Ice Cover Prediction of a Power Grid Transmission Line Based on Two-Stage Data Processing and Adaptive Support Vector Machine Optimized by Genetic Tabu Search

With the increase in energy demand, extreme climates have gained increasing attention. Ice disasters on transmission lines can cause gap discharge and icing flashover electrical failures, which can lead to mechanical failure of the tower, conductor, and insulators, causing significant harm to people's daily life and work. To address this challenge, an intelligent combinational model is proposed based on improved empirical mode decomposition and support vector machine for short-term forecasting of ice cover thickness. Firstly, in light of the characteristics of ice cover thickness data, fast independent component analysis (FICA) is implemented to smooth the abnormal situation on the curve trend of the original data for prediction. Secondly, ensemble empirical mode decomposition (EEMD) decomposes data after denoising it into different components from high frequency to low frequency, and support vector machine (SVM) is introduced to predict the sequence of different components. Then, some modifications are performed on the standard SVM algorithm to accelerate the convergence speed. Combined with the advantages of genetic algorithm and tabu search, the combination algorithm is introduced to optimize the parameters of support vector machine. To improve the prediction accuracy, the kernel function of the support vector machine is adaptively adopted according to the complexity of different sequences. Finally, prediction results for each component series are added to obtain the overall ice cover thickness. A 220 kV DC transmission line in the Hunan Region is taken as the case study to verify the practicability and effectiveness of the proposed method.
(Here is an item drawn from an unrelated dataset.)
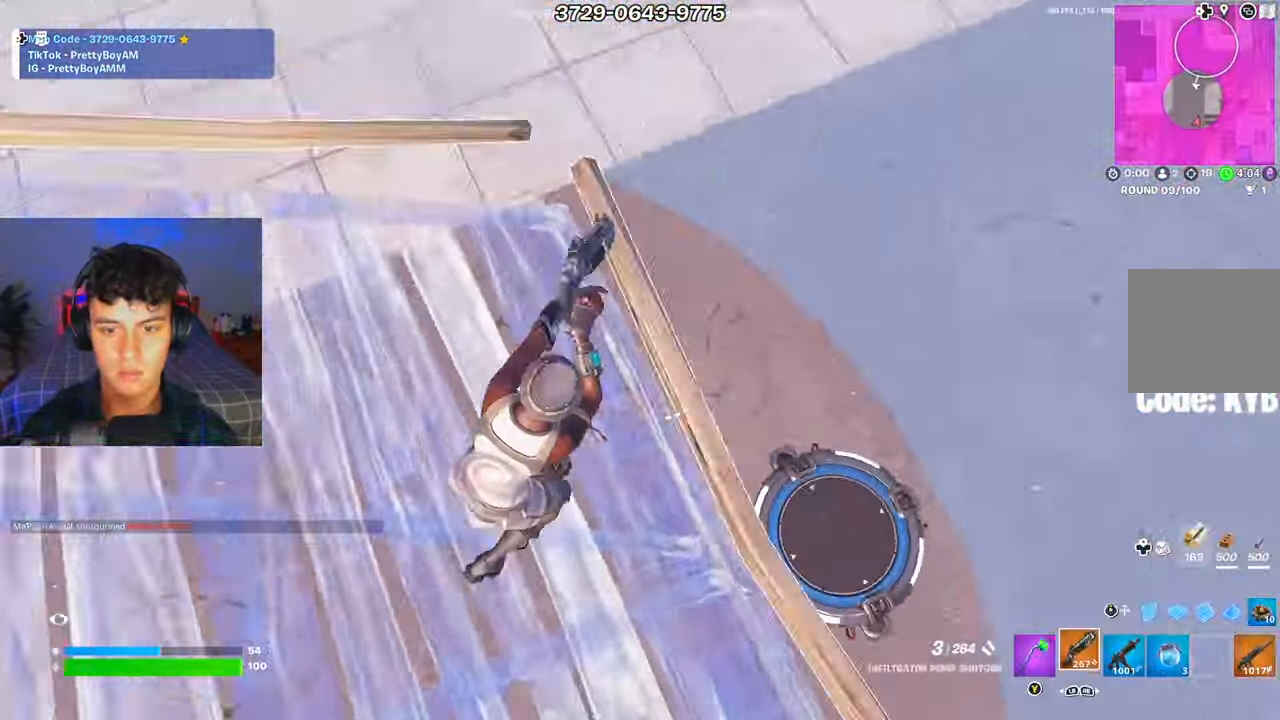
{"buttons": [], "left_stick": "left", "right_stick": "up-left", "events": [[133, "right_stick", "center"], [200, "right_stick", "up-left"], [367, "left_stick", "left"]]}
Meanwhile, we select SVM optimized by genetic algorithm (GA-SVM) and traditional SVM algorithm for comparison, and use the error function of mean absolute percentage error (MAPE), root mean square error (RMSE) and mean absolute error (MAE) to compare prediction accuracy. Finally, we find that these improvements facilitate the forecasting efficiency and improve the performance of the model. As a result, the proposed model obtains more ideal solutions and has higher accuracy and stronger generalization than other algorithms.